Testicular torsion is mainly diagnosed by history and physical examination then immediate surgical exploration is indicated but scrotal ultrasonography can be useful diagnostic tool if it is available and there is doubt in diagnosis [2]. Late presentation to hospital and delay due to hospital transfer were the major risk factors for delayed management and orchiectomy in such patients [3]. Recurrent testicular torsion after previous orchiopexy is rare and needs high index of suspension to avoid misdiagnosis and delayed management. Hereby we present a case of missed recurrent testicular torsion after previous orchiopexy.

2. Case Report

A 31-year-old male patient presented to the emergency complaining of left testicular pain for 5-day duration since the onset of pain, continuous pain associated with swelling, gradually increased. He had previously undergone bilateral orchidopexy before 6 years for left testicular torsion. Patient visited general practitioner on the same day of onset of pain and was diagnosed as epididymitis and given antibiotics with analgesics and discharged. On examination the entire left hemiscrotum was swollen and tender and appeared as a confluent mass without identifiable landmarks.
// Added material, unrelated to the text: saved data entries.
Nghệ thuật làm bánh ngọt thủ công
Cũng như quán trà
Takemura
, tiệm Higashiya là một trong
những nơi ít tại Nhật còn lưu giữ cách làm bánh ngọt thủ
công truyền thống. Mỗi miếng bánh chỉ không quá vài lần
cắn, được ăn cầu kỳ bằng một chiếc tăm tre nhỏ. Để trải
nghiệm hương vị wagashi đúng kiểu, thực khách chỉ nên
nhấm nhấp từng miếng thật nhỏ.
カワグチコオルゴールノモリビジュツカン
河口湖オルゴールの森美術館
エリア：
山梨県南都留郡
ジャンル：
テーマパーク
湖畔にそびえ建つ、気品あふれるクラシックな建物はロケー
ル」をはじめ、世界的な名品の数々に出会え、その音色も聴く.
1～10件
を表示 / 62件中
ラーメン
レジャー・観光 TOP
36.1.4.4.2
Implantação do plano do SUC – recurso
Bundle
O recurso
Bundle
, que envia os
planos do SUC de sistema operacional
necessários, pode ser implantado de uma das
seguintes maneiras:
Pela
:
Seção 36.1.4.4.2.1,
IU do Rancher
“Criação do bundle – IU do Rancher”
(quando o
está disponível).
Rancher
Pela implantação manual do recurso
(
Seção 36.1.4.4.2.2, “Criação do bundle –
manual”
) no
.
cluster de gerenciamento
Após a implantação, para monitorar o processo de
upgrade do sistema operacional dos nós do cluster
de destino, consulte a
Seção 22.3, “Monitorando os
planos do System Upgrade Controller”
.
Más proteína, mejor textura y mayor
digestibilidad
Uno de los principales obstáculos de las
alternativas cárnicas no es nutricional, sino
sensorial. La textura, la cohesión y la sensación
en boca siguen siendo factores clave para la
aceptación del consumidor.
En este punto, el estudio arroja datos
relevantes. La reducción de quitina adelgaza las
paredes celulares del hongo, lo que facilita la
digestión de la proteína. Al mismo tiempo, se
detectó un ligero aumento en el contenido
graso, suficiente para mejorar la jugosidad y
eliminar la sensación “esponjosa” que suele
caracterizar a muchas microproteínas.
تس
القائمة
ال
Scrotal ultrasonography showed hypoechoic left testis without intrinsic vascularity (Figure 1) and moderate to gross left hydrocoele is noted with internal echoes and septation.

Figure 1: Scrotal ultrasonography showed absent testis blood flow.

Urgent surgical exploration of left side revealed intact tunica vaginalis with moderate hydrocele, left testis delivered which was black, torsed, and attached with old stitch from lower pole to the side wall of scrotum (Figure 2). Old stitch was removed and the testis was detorsed but it was gangrenous so orchiectomy done.

Figure 2: Black, torsed left testis attached with old stitch from lower pole to the side wall of scrotum.

The right testis was explored and it was attached with single stitch to the lower pole; old stitch was removed and fixation with three stitches 3/0 vicryl to the scrotal wall was done (Figure 3). Patient was discharged on the first postoperative day and he had uneventful postoperative course. He was given clear instructions to avoid trauma to his single testis and to report to the emergency in case of testicular pain.

Figure 3: Fixation of the right testis with three stitches.

3. Discussion

Early diagnosis and management of testicular torsion is important to save the testis. Correction within 4-6 hours gives good testicular preservation but if it is done after 12 hours there is high risk of testicular atrophy [2].

The diagnosis of testicular torsion after previously fixed testicles is rare but it should be included in the differential diagnosis of acute scrotum.

There have been reported cases of recurrent testicular torsion after the previous [414]. Some of them were diagnosed early and second time orchiopexy was done [47, 9, 1214] and others were delayed in the diagnosis and underwent orchiectomy [8, 10, 11]. In most of the cases, they used absorbable suture and during exploration the testicle was found freely hanging and lost its attachment to the scrotal wall or tunica vaginalis.

As in our case, only two reported cases with torsion occurred while the testis is attached to the scrotum through the stitch in the lower pole [13, 14]. Single lower pole stitch makes the testis hanged “like a hammock” which increase its risk of rotation and torsion.

Fixation of the detorsed testis and the contralateral testis using nonabsorbable suture is recommended to prevent metachronous or recurrent torsion [15]. Fixation of the testis in at least two points theoretically prevents torsion.

Testicular torsion leading to orchidectomy is a major catastrophe for the patient and previous history of orchiopexy does not exclude the diagnosis.

4. Conclusion

Recurrent testicular torsion after previous orchiopexy is rare but should be included in the differential diagnosis of acute scrotum. Testicular fixation with nonabsorbable suture and in at least two points can help to prevent recurrent torsion.

Conflicts of Interest

The authors declare that there is no conflict of interest regarding the publication of this paper.